The psychoanalytic community that developed British Object Relations Theory was originally comprised of Kleinians (those who held fast to the teachings of Melanie Klein), Freudians (those who held fast to the teachings of Anna Freud), and the Independents (or Middle School, who often drew from both and developed their own theoretical ideas).
Melanie Klein, one of the primary founders of British Object Relations Theory, was born in Vienna, Austria and also lived in Budapest, Hungary and Berlin, Germany before settling in London, England.
Melanie Klein is well known for developing ideas related to the following major concepts in British Object Relations Theory: unconscious phantasy, projective identification, the paranoid schizoid and depressive positions, and the roles of envy and gratitude.
Melanie Klein, along with Freud, advocated for the therapist/analyst to establish a deep respect for the human mind and personality in order to affectively do the work needed.
Transference feelings are a repetition of infantile feelings which have been revived in the therapeutic process because the earliest object relations influence all later relationships.
Klein encouraged the therapist/analyst to work deeply with the negative transferences because they are so closely linked with early sadistic tendencies and the development of a harsh super-ego.
Splitting can be thought of as a defense against mental fragmentation (falling to pieces).
Projection occurs when a person imagines that someone else is experiencing their own split off undesirable feelings or impulses.
Projective identification occurs when a person identifies (feels the feelings) with the impulses being projected (often unconsciously) onto them.
Unconscious phantasy is the primary content of all mental processes.
Unconscious phantasy orders the chaotic mental processes, primal liberal wishes and aggressive impulses.
In unconscious phantasy incompatible ideas coexist without contradiction, negation of any kind does not figure, nor does a structure of temporal order.
The chief characteristic of the paranoid-schizoid position is the splitting of both self and object into good and bad, with at first little or no integration between them.
In the depressive position one becomes more object-centered (concerned for the other) allowing room to experience ambivalence (holding together the good and bad) and a growing ability to grieve and tolerate the pain of the loss of the idealized purely good object.
“In 1963 Bion suggested that the two Kleinian positions continue into adult life and are a lifelong feature of psychic functioning.” “He designated such fluctuations as PS D (paranoid-schizoid – depressive), and this has been broadly accepted as the principle which continually governs adult psychical life.

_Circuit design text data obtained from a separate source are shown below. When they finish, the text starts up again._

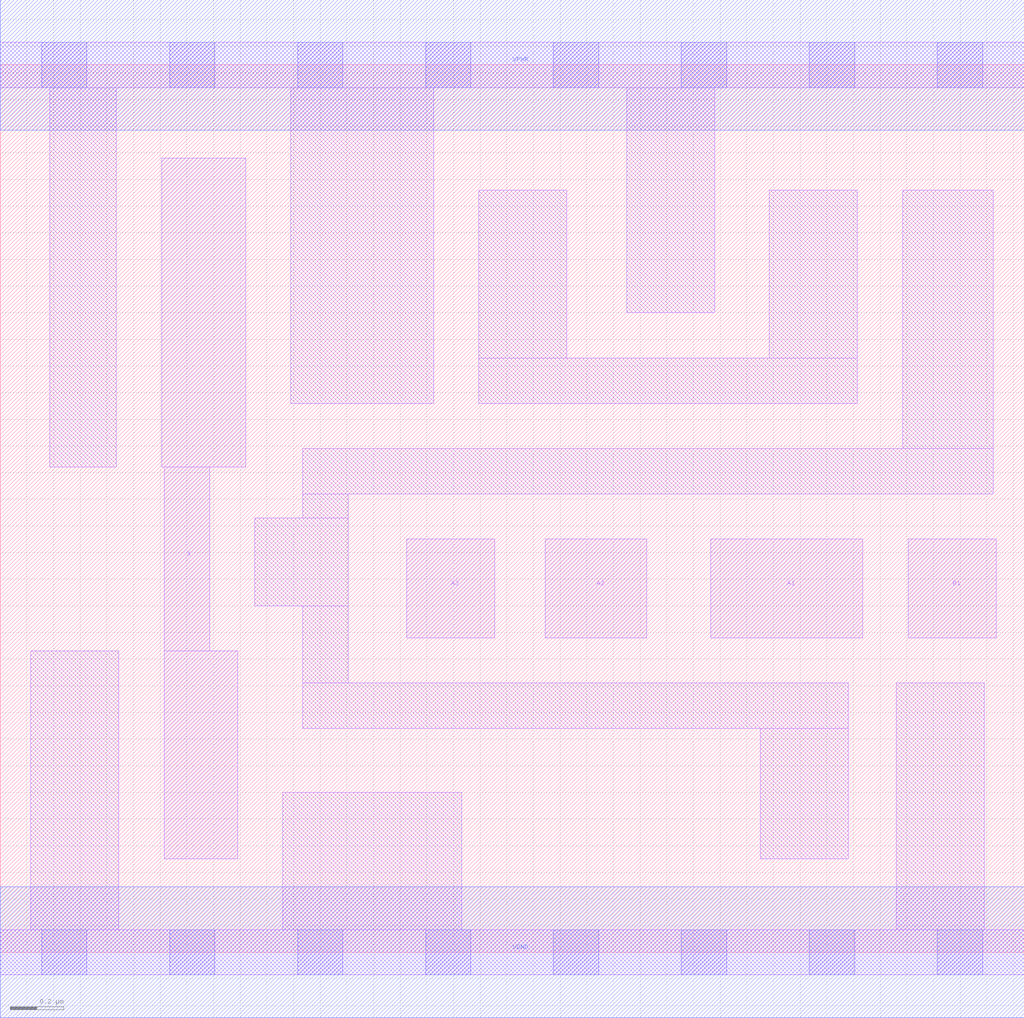
<source format=lef>
# Copyright 2020 The SkyWater PDK Authors
#
# Licensed under the Apache License, Version 2.0 (the "License");
# you may not use this file except in compliance with the License.
# You may obtain a copy of the License at
#
#     https://www.apache.org/licenses/LICENSE-2.0
#
# Unless required by applicable law or agreed to in writing, software
# distributed under the License is distributed on an "AS IS" BASIS,
# WITHOUT WARRANTIES OR CONDITIONS OF ANY KIND, either express or implied.
# See the License for the specific language governing permissions and
# limitations under the License.
#
# SPDX-License-Identifier: Apache-2.0

VERSION 5.5 ;
NAMESCASESENSITIVE ON ;
BUSBITCHARS "[]" ;
DIVIDERCHAR "/" ;
MACRO sky130_fd_sc_ls__a31o_2
  CLASS CORE ;
  SOURCE USER ;
  ORIGIN  0.000000  0.000000 ;
  SIZE  3.840000 BY  3.330000 ;
  SYMMETRY X Y ;
  SITE unit ;
  PIN A1
    ANTENNAGATEAREA  0.261000 ;
    DIRECTION INPUT ;
    USE SIGNAL ;
    PORT
      LAYER li1 ;
        RECT 2.665000 1.180000 3.235000 1.550000 ;
    END
  END A1
  PIN A2
    ANTENNAGATEAREA  0.261000 ;
    DIRECTION INPUT ;
    USE SIGNAL ;
    PORT
      LAYER li1 ;
        RECT 2.045000 1.180000 2.425000 1.550000 ;
    END
  END A2
  PIN A3
    ANTENNAGATEAREA  0.261000 ;
    DIRECTION INPUT ;
    USE SIGNAL ;
    PORT
      LAYER li1 ;
        RECT 1.525000 1.180000 1.855000 1.550000 ;
    END
  END A3
  PIN B1
    ANTENNAGATEAREA  0.261000 ;
    DIRECTION INPUT ;
    USE SIGNAL ;
    PORT
      LAYER li1 ;
        RECT 3.405000 1.180000 3.735000 1.550000 ;
    END
  END B1
  PIN X
    ANTENNADIFFAREA  0.543200 ;
    DIRECTION OUTPUT ;
    USE SIGNAL ;
    PORT
      LAYER li1 ;
        RECT 0.605000 1.820000 0.920000 2.980000 ;
        RECT 0.615000 0.350000 0.890000 1.130000 ;
        RECT 0.615000 1.130000 0.785000 1.820000 ;
    END
  END X
  PIN VGND
    DIRECTION INOUT ;
    SHAPE ABUTMENT ;
    USE GROUND ;
    PORT
      LAYER met1 ;
        RECT 0.000000 -0.245000 3.840000 0.245000 ;
    END
  END VGND
  PIN VNB
    DIRECTION INOUT ;
    USE GROUND ;
    PORT
    END
  END VNB
  PIN VPB
    DIRECTION INOUT ;
    USE POWER ;
    PORT
    END
  END VPB
  PIN VPWR
    DIRECTION INOUT ;
    SHAPE ABUTMENT ;
    USE POWER ;
    PORT
      LAYER met1 ;
        RECT 0.000000 3.085000 3.840000 3.575000 ;
    END
  END VPWR
  OBS
    LAYER li1 ;
      RECT 0.000000 -0.085000 3.840000 0.085000 ;
      RECT 0.000000  3.245000 3.840000 3.415000 ;
      RECT 0.115000  0.085000 0.445000 1.130000 ;
      RECT 0.185000  1.820000 0.435000 3.245000 ;
      RECT 0.955000  1.300000 1.305000 1.630000 ;
      RECT 1.060000  0.085000 1.730000 0.600000 ;
      RECT 1.090000  2.060000 1.625000 3.245000 ;
      RECT 1.135000  0.840000 3.180000 1.010000 ;
      RECT 1.135000  1.010000 1.305000 1.300000 ;
      RECT 1.135000  1.630000 1.305000 1.720000 ;
      RECT 1.135000  1.720000 3.725000 1.890000 ;
      RECT 1.795000  2.060000 3.215000 2.230000 ;
      RECT 1.795000  2.230000 2.125000 2.860000 ;
      RECT 2.350000  2.400000 2.680000 3.245000 ;
      RECT 2.850000  0.350000 3.180000 0.840000 ;
      RECT 2.885000  2.230000 3.215000 2.860000 ;
      RECT 3.360000  0.085000 3.690000 1.010000 ;
      RECT 3.385000  1.890000 3.725000 2.860000 ;
    LAYER mcon ;
      RECT 0.155000 -0.085000 0.325000 0.085000 ;
      RECT 0.155000  3.245000 0.325000 3.415000 ;
      RECT 0.635000 -0.085000 0.805000 0.085000 ;
      RECT 0.635000  3.245000 0.805000 3.415000 ;
      RECT 1.115000 -0.085000 1.285000 0.085000 ;
      RECT 1.115000  3.245000 1.285000 3.415000 ;
      RECT 1.595000 -0.085000 1.765000 0.085000 ;
      RECT 1.595000  3.245000 1.765000 3.415000 ;
      RECT 2.075000 -0.085000 2.245000 0.085000 ;
      RECT 2.075000  3.245000 2.245000 3.415000 ;
      RECT 2.555000 -0.085000 2.725000 0.085000 ;
      RECT 2.555000  3.245000 2.725000 3.415000 ;
      RECT 3.035000 -0.085000 3.205000 0.085000 ;
      RECT 3.035000  3.245000 3.205000 3.415000 ;
      RECT 3.515000 -0.085000 3.685000 0.085000 ;
      RECT 3.515000  3.245000 3.685000 3.415000 ;
  END
END sky130_fd_sc_ls__a31o_2
END LIBRARY

</source>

A progressive-regressive slide between the two positions has thus been understood to be constantly operating even on the micro-level of everyday psychical experience.”
Together with the urge to split there are forces towards integration as well from the beginning of life.
Integration occurs when hate is mitigated by love and this then renders the destructive impulses less powerful.
The harsher the super-ego, the greater will be loneliness. The harsh super-ego has severe demands which increase destructive and paranoid anxieties and thus splitting and projection.